Moreover, I think class type information passed to interface EntityStore is also redundant if we view EntityType as redundancy

Please help to evaluate the feasibility of this change. If this is OK, I would work on this problem soon;

@jerryshao

jerryshao commented 10 months ago

Let me clarify the current requirements, basically the current implementation mixed several things together, let's break down the things:

  1. Id generator. This is used to generate unique ID for every entity.
  2. Name-id relation maintainer. This component is used to maintain the relationship between id and name,and should be transactional.
  3. NameIdentifer/Namespace to encoded key mapping component. This component is to map the name identifier to binaries and vice versa (if required).
  4. kv store. kv store should support to use the encoded key to put/get entities from the kv storage. kv store can be embedded in the entity store as one implementation.

Please think of breaking things into these components and to see how to organize the classes.

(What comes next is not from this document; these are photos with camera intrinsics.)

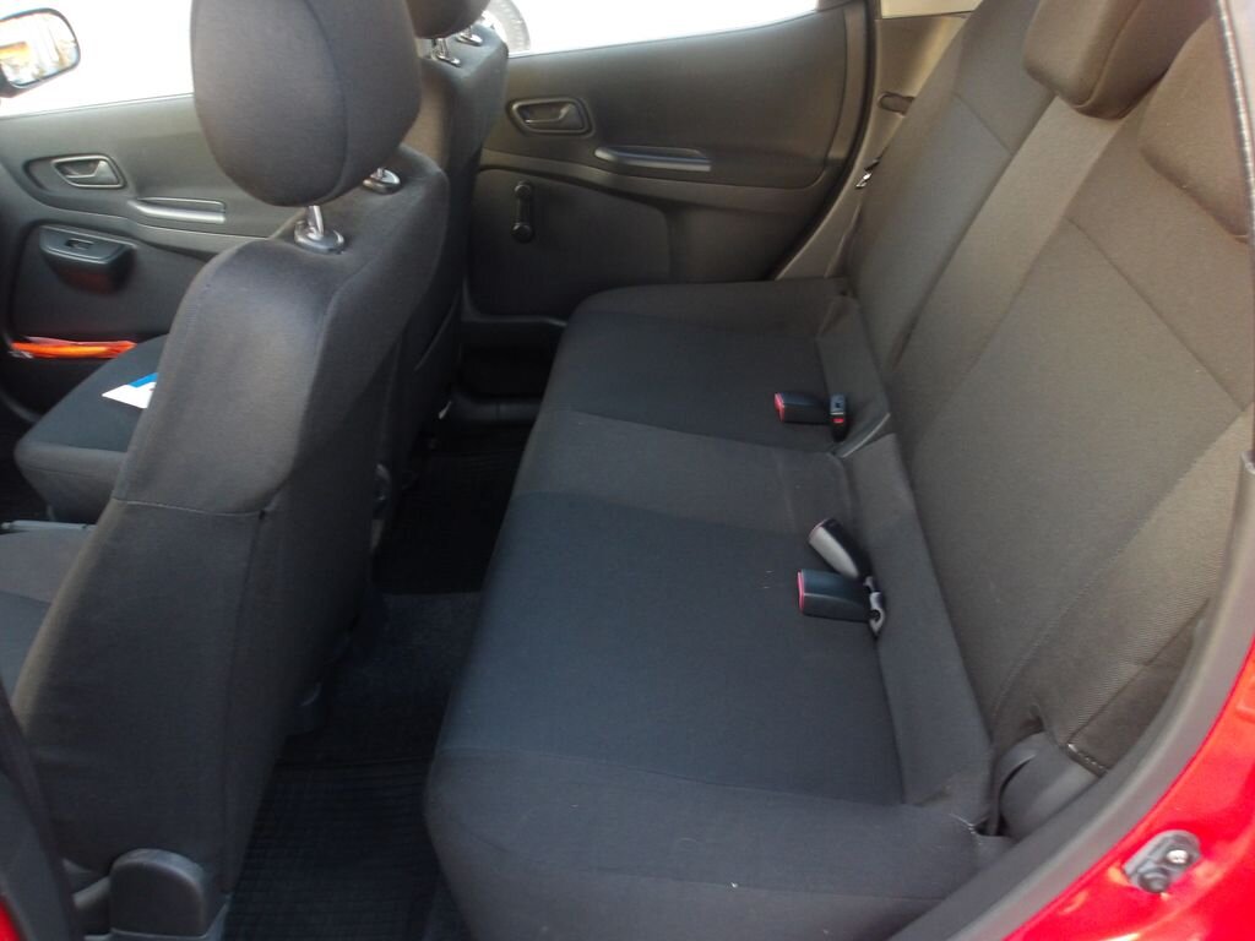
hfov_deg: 65.3
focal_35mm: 27
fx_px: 979
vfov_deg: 51.4
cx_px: 628
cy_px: 470
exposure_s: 1/15
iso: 262
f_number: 3
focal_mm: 4.9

yuqi1129 commented 10 months ago

Let me clarify the current requirements, basically the current implementation mixed several things together, let's break down the things:

  1. Id generator. This is used to generate unique ID for every entity.
  2. Name-id relation maintainer. This component is used to maintain the relationship between id and name,and should be transactional.
  3. NameIdentifer/Namespace to encoded key mapping component. This component is to map the name identifier to binaries and vice versa (if required).
  4. kv store. kv store should support to use the encoded key to put/get entities from the kv storage. kv store can be embedded in the entity store as one implementation.

Please think of breaking things into these components and to see how to organize the classes.

Got it

yuqi1129 commented 10 months ago

Let me clarify the current requirements, basically the current implementation mixed several things together, let's break down the things:

  1. Id generator. This is used to generate unique ID for every entity.
  2. Name-id relation maintainer. This component is used to maintain the relationship between id and name,and should be transactional.
  3. NameIdentifer/Namespace to encoded key mapping component. This component is to map the name identifier to binaries and vice versa (if required).
  4. kv store. kv store should support to use the encoded key to put/get entities from the kv storage. kv store can be embedded in the entity store as one implementation.

Please think of breaking things into these components and to see how to organize the classes.

Hi, This PR contains the first 2 of the 4 points you mentioned above, and one already exists before and do not need big changes about it. For the last one, After the first three issues have been resolved, All we need to do is just assemble them together.

Please view it again and If you have any thoughts or ideas, please let me know. Thank you

jerryshao commented 10 months ago

I'm thinking that IdGenerator and NameMappingService are not specific to storage package, is it better to move package util? This is a minor issue, others look good to me. What's your opinion?

yuqi1129 commented 10 months ago

I'm thinking that IdGenerator and NameMappingService are not specific to storage package, is it better to move package util? This is a minor issue, others look good to me. What's your opinion?

It seems to be very weird for me to put interface in package util as package util mostly contains utility class(class that holds static functions generally). So I do not see this point is reasonable. Maybe we can move to other packages or introduce a new one.

jerryshao commented 10 months ago

package util is just an example, my point is that these two interfaces and implementations are not storage specific, what do you think?

yuqi1129 commented 10 months ago

package util is just an example, my point is that these two interfaces and implementations are not storage specific, what do you think?

These two Interfaces indeed are storage independent and can be moved to another package. But related implementation may be involved in storage. E.g. We would use a key-value backend to maintain name mappings say KvNameMappingService

jerryshao commented 10 months ago

Alright, let's put them here for now.